-- Opening Marker --
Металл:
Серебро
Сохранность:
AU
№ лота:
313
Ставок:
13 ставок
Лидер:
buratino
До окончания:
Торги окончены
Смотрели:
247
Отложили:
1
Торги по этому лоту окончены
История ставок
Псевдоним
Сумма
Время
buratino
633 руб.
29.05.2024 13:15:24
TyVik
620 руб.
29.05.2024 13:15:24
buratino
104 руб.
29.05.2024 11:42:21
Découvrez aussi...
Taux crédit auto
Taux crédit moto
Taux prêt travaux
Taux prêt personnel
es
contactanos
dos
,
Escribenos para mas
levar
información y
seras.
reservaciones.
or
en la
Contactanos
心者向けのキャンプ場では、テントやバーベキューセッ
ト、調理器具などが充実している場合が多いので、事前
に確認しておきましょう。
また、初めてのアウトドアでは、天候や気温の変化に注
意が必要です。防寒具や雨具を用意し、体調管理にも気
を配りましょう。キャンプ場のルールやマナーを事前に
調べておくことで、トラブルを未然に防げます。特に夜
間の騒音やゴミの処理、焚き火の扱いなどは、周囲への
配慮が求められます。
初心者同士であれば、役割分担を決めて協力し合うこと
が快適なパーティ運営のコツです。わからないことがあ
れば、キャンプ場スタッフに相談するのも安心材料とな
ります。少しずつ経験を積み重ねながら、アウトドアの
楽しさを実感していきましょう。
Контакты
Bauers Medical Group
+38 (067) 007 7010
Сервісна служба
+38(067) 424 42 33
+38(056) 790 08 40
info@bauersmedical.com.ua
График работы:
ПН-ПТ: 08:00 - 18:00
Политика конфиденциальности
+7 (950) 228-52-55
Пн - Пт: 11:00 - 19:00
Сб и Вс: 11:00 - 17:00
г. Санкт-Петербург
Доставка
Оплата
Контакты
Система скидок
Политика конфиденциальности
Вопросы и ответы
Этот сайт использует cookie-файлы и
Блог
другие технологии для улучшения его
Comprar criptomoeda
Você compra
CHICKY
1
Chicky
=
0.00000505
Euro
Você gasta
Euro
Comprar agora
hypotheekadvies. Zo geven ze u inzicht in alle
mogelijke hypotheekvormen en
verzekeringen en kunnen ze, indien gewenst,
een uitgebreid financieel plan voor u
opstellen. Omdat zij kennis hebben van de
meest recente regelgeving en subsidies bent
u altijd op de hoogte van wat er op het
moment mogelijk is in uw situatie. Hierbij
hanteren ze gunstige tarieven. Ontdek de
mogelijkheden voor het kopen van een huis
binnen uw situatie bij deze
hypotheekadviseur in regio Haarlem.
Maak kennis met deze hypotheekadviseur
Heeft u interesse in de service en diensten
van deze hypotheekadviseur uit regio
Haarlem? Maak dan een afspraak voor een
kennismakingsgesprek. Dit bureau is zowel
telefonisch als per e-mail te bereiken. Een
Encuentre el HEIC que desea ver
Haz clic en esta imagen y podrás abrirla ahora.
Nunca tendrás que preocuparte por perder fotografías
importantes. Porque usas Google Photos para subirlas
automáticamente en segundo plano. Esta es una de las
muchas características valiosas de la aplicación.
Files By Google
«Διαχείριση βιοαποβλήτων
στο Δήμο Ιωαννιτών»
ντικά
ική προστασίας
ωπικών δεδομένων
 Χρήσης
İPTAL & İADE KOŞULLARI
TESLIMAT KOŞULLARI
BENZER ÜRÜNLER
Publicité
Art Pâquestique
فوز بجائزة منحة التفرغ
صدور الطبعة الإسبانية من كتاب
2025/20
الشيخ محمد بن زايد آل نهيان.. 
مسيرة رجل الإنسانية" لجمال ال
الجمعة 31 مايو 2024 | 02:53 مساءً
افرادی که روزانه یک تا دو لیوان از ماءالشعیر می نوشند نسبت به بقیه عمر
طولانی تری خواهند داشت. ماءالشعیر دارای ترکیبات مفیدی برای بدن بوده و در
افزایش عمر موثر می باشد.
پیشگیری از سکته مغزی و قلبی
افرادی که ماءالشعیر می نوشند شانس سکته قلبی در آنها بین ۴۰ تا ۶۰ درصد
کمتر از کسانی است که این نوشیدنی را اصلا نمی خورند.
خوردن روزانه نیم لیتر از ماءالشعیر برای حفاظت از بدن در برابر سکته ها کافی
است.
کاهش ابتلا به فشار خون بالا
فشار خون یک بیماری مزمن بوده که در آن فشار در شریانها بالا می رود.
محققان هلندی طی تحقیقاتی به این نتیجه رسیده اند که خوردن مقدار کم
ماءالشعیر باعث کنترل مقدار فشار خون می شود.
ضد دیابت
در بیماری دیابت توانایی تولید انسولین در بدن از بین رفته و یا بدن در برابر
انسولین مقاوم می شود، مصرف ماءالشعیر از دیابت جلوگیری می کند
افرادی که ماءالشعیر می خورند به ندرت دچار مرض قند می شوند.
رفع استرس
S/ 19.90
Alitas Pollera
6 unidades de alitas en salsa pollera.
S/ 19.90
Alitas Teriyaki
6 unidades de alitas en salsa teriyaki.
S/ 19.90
-- Closing Marker --
__Assigned task__. Scan the material above for lines holding "situatie" and copy each of them.

__Solution for this exercise__.
moment mogelijk is in uw situatie. Hierbij
binnen uw situatie bij deze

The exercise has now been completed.